Friday, October 06, 2006

Receipes

The Way to Getting Drunk:
Mix drinks. Have 2 shots of Brandy, Bailey's, Vodka, then 2 pints of beer, then one glass of red wine. Down everything and within two hours you'll be sprawling on the floor. And give it another 15 minutes and you'll start puking like mad.

Important note: One, Tendency to roll on the floor is really strong, so never wear mini skirts unless you are giving out invites to your pussy. Two, Tendency to start kissing people is really high, SO, please make sure the party you're kissing is equally drunk and will probably not mind sharing bodily liquids. Third, ALWAYS hang out with people who get pissed drunk themselves. (It felt great that everyone around me were laughing at me rather than getting pissed at me and my drunkeness. Not that I will continue this behaviour, but really. It felt good.)
..............................
_What this exercise asks_
1. In the post about getting drunk, how many pints of beer does the mix call for?
2. Carry the post about getting drunk on from its last sentence, in the same voice.
The listing that comes next is separate material, unrelated to the blog post.

_Supplied information_
..............................
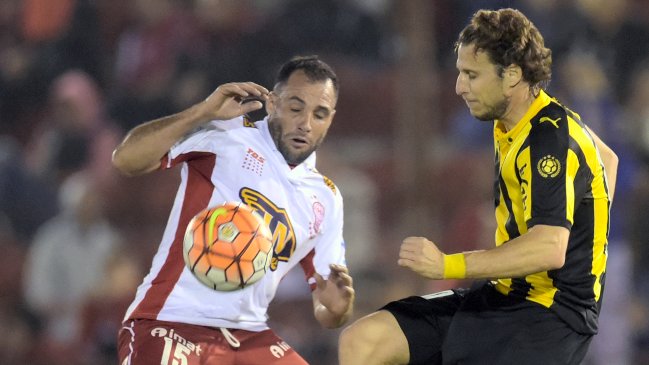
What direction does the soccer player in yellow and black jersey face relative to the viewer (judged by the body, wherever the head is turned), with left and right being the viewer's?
facing to the left of the viewer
..............................
_Answers_
1. Two pints.

2.
The Receipe to the Perfect British Accent:
1. Never pronounce your "t"s. End it of with a silent throat sound.
2. Pronounce all your "a"s with a deeper "o" sound.
3. Speak really fast, with a slight tendency to mumble.
4. Most of the time, speak as if you have a fat tongue.
5. (Optional) Top it off with great blue eyes and pants hanging down half your arse.


Btw, my webcam MIRACULOUSLY came to life. 3 weeks of it being mysteriously "unplugged" despite it being "built in", it finally got "found" by my laptop and now it's working perfectly fine. I swear it's the weirdest thing. So well, yea, request webcam on msn if you please. Although I seriously look the same. But you can take a peep at my room. :D

As of now, wish me luck with me surviving university. ciao.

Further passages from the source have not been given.